Now that Telltale has had that success though, there is less of that patience around.
Why Patience With Telltale Is Wearing Thin
Having only just played through the recently released second episode of The Wolf Among Us, it’s evident that those technical problems - the odd pauses, the stutters, the frame rate issues - are still there and are still not being addressed.
It’s also worth bearing in mind that we’ve been playing the PC version of The Wolf Among Us. By all accounts, the situation is far worse on consoles when it comes to Telltale games.
Don’t take out word for it. Here’s a post from Telltale’s own forum:
"Downloaded episode one of Wolf last night for PS3 and had a lot of performance issues. Particularly with the audio being out of sync and dropping the end of lines when I make a decision on what I'd like Bigby to say and lines doing a 'Max Headroom' stuttering sort of repeat of itself.
"Failed a QTE in the first fight when the thing just bogged down/froze (without locking up entirely). Getting stuttering/buffering/loading in areas where you're just moving about the room looking at stuff."
Or this, from an Xbox 360 player on Reddit:
"I want to enjoy The Walking Dead and the Wolf Among Us. I am really drawn into the story. But the games are almost unplayable on my Xbox."
"Example: Playing Wolf Among Us last night, going back through to get one last achievement.
"At every point in the game where the action picks up and you have quickly press the right button, the game freezes/lags/framerate drops to 0 and I miss the cue and have to restart.
"So it becomes less about playing, and more about trial and error in trying to memorize where to move the cursor. I had similar problems with the Walking Dead."
Are Telltale Going To Fix Their Games?
The question that asks itself is that, with four projects underway - and with Telltale games releasing on PC, PS3, Xbox 360, iOS, PS Vita and every other platform under the sun - is Telltale really committed to fixing the technical problems that plague their games, or, are they more committed to churning out as many games as they can, on as many platforms as they can?
With the same technical snafus reemerging again and again in every Telltale release, you could be forgiven for assuming that it’s the latter.
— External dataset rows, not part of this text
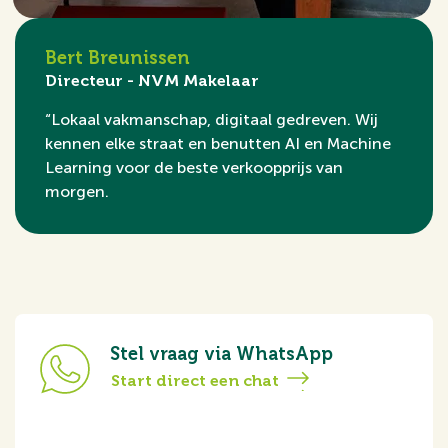
Bert Breunissen
Directeur - NVM Makelaar
“Lokaal vakmanschap, digitaal gedreven. Wij
kennen elke straat en benutten AI en Machine
Learning voor de beste verkoopprijs van
morgen.
Stel vraag via WhatsApp
Start direct een chat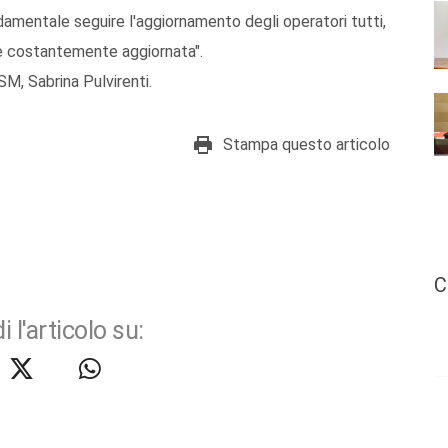
ndamentale seguire l'aggiornamento degli operatori tutti,
e costantemente aggiornata".
SM, Sabrina Pulvirenti.
Stampa questo articolo
C
i l'articolo su:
For that reason, it feels like Telltale are neglecting the fans who’ve put them in a position to take on additional projects, almost as if the fact that fans let them off for problems with the first The Walking Dead series means they can get away with it again.
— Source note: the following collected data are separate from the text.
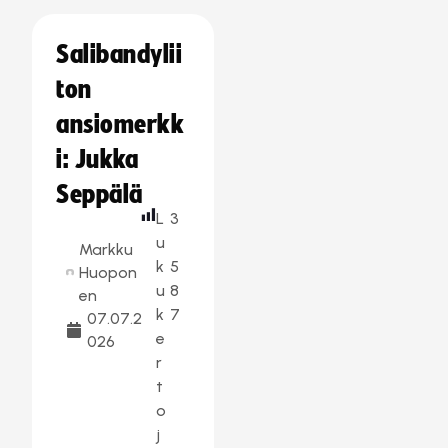
Salibandylii
ton
ansiomerkk
i: Jukka
Seppälä
L
3
u
Markku
k
5
Huopon
u
8
en
k
7
07.07.2
e
026
r
t
o
j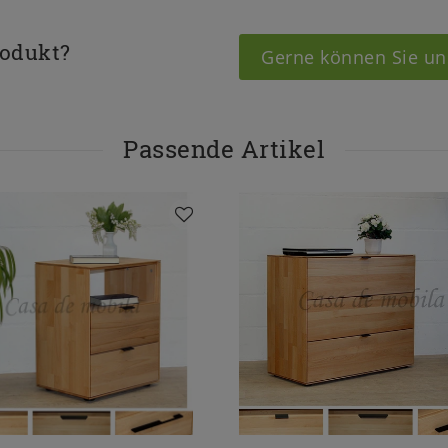
rodukt?
Gerne können Sie un
Passende Artikel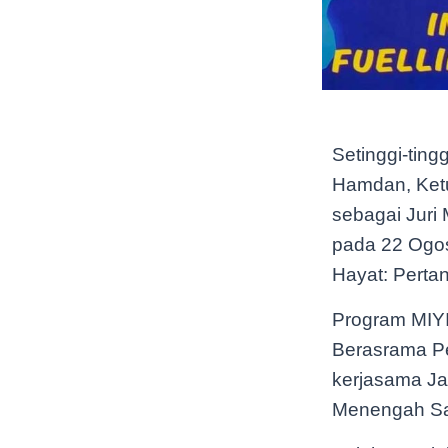
Setinggi-tin
Hamdan, Ketua
sebagai Juri 
pada 22 Ogos
Hayat: Pertan
Program MIYI
Berasrama P
kerjasama Ja
Menengah Sa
You’d hope that’s not the attitude that Telltale are taking internally, but when you’ve got nothing else to go by but Telltale’s technically deficient games, some will inevitably assume that’s the case.
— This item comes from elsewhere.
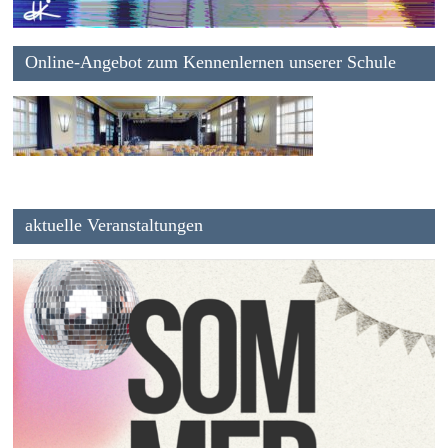
Online-Angebot zum Kennenlernen unserer Schule
aktuelle Veranstaltungen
Patience will only last so long with Telltale and it’s easy to imagine some sort of backlash if the developer continues to fail to fix reoccurring problems with their games.
Yes, it’s great to hear that Telltale will be making more games, because what they’ve done so far has (those pesky technical issues aside) been brilliant.
If the development of more Telltale games come at the expense of definitively addressing chronic issues with Telltale’s engine, though, we might just say, "thanks, but no thanks".